Chemistry and Biochemistry Experiment Notes
Experiment 05: Molecular Models
Foundations of Chemistry
Theory of Electronic Character:
Discusses the nature of atoms and ions.
Theory of Spatial Arrangement:
Concerns three-dimensional arrangements of atoms in molecules.
Importance of three-dimensional visualization in understanding molecular properties.
Two-Dimensional Representations:
Chemists use two-dimensional symbolic representations for molecular structures.
Limitations arise when translating three-dimensional molecular shapes into two dimensions, often requiring artists for accurate representations.
Molecular Models:
Constructed to visualize the properties of molecular structures accurately.
Models serve as three-dimensional representations of Lewis electron dot structures, where each bond signifies an electron pair.
Bonds between atoms represented differently based on orientation:
Curved Bonds:
Facilitate representation of multiple electron pairs between atoms.
Each type of atom has specific electron pair capacities:
Carbon and Nitrogen: can accommodate four electron pairs.
Hydrogen and Chlorine: can accommodate one electron pair.
Oxygen: can accommodate two electron pairs.

Stored data ::
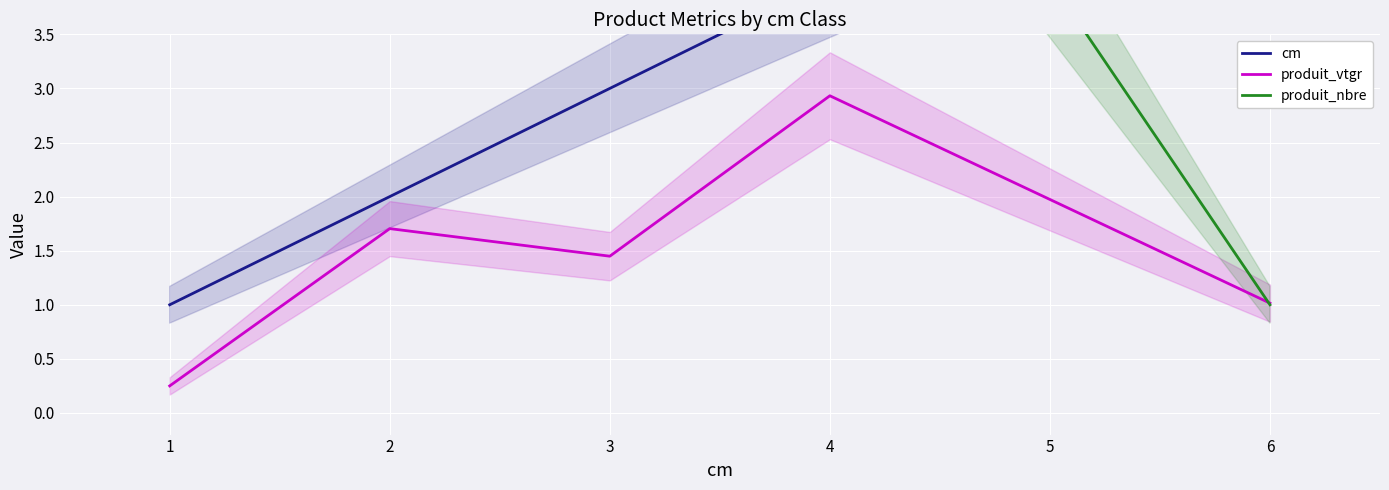

Count the produit_nbre values in the range 7 to 11.

3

Check your understanding ::
1/ Answer these from the molecular models notes:
(a) What does the Theory of Spatial Arrangement concern?
(b) In the models, what does each bond signify?
(c) What do curved bonds make it easier to represent?
2/ Reproduce word for word the part of the molecular models notes that opens with the words containing "Importance of three-dimensional" and closes with "pairs between atoms.".

Exercise solutions ::
1/
(a) Three-dimensional arrangements of atoms in molecules.
(b) An electron pair.
(c) Multiple electron pairs between atoms.

2/
Importance of three-dimensional visualization in understanding molecular properties.
Two-Dimensional Representations:
Chemists use two-dimensional symbolic representations for molecular structures.
Limitations arise when translating three-dimensional molecular shapes into two dimensions, often requiring artists for accurate representations.
Molecular Models:
Constructed to visualize the properties of molecular structures accurately.
Models serve as three-dimensional representations of Lewis electron dot structures, where each bond signifies an electron pair.
Bonds between atoms represented differently based on orientation:
Curved Bonds:
Facilitate representation of multiple electron pairs between atoms.